Cease-fire talks progress; rockets fired from Lebanon into Israel

An Israeli woman  covers the heads of her children Wednesday during  an alarm warning of incoming rockets  in Kfar Azza, southern Israel, near the border with Gaza.  (Associated Press / The Spokesman-Review)
An Israeli woman covers the heads of her children Wednesday during an alarm warning of incoming rockets in Kfar Azza, southern Israel, near the border with Gaza. (Associated Press / The Spokesman-Review)

GAZA CITY, Gaza Strip – Israel resumed its Gaza offensive Wednesday, bombing heavily around suspected smuggling tunnels near the border with Egypt after a three-hour lull to allow in humanitarian aid. Hamas responded with a rocket barrage.

Despite the heavy fighting, strides were made on the diplomatic front with the U.S. throwing its weight behind a deal being brokered by France and Egypt.

While the Security Council failed to reach agreement on a cease-fire resolution, Egyptian diplomats said Egypt will host separate talks with Israel, Hamas and the Palestinian Authority in Cairo today.

Israeli airstrikes killed 29 Palestinians on Wednesday after leaflets were dropped warning residents to leave the area “because Hamas uses your houses to hide and smuggle military weapons.”

The fighting continued into this morning. Palestinians reported more than 20 airstrikes around Gaza before dawn, killing one person and wounding 10. There were also reports of clashes between Israeli armored forces and Hamas militants in southern Gaza.

At least three rockets were fired from Lebanon today into Israel, lightly wounding at least one person, officials said. Israeli forces responded by firing mortars across the border, Lebanese television reported.

Southern Lebanon was the scene of bitter fighting between Israel and Lebanese Hezbollah guerrillas two years ago in a conflict that killed more than 1,000 in Lebanon and about 160 in Israel. Many had feared that Hezbollah might come to the aid of Hamas by firing rockets, but until now the border had been quiet.

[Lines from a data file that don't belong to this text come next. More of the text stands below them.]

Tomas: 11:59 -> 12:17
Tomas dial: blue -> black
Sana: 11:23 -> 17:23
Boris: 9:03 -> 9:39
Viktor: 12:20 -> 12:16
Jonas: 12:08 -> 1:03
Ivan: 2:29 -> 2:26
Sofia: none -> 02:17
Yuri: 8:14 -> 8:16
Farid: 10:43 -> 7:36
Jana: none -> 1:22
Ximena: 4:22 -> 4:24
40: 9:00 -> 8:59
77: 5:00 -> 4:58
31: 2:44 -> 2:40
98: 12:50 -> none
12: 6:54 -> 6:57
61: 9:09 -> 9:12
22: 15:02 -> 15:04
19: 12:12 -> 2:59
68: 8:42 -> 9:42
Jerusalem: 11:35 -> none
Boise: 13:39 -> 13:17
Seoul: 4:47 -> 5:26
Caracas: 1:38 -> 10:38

Hezbollah is not the only player in southern Lebanon. Rockets suspected to have been fired by small radical Palestinian groups or Islamic militants with links to al-Qaida in the past have stoked border tensions.

The casualties brought the total Palestinian death toll during Israel’s 12-day assault to 689 and drove home the complexities of finding a diplomatic endgame for Israel’s Gaza invasion. Ten Israelis have been killed, including three civilians, since the offensive began Dec. 27.

More than 5,000 people have fled the border area, seeking refuge at two U.N. schools turned into temporary shelters.

The fury of the renewed fighting made it appear each side was scrambling to get in as many hits as possible before a truce could materialize.

“I feel like the ground is shaking when we hear the shelling. People are terrified,” said Fida Kishta, a resident of the Gaza-Egypt border area where Israeli planes destroyed 16 empty houses.

In Turkey, a Mideast diplomat who spoke on condition of anonymity because he was not authorized to speak publicly said that country would be asked to put together an international force that could help keep the peace. And diplomats in New York worked on a U.N. Security Council statement backing the cease-fire initiative but failed to reach agreement on action to end the violence.

“We are very much applauding the efforts of a number of states, particularly the effort that President (Hosni) Mubarak has undertaken on behalf of Egypt,” Secretary of State Condoleezza Rice said. “We’re supporting that initiative.”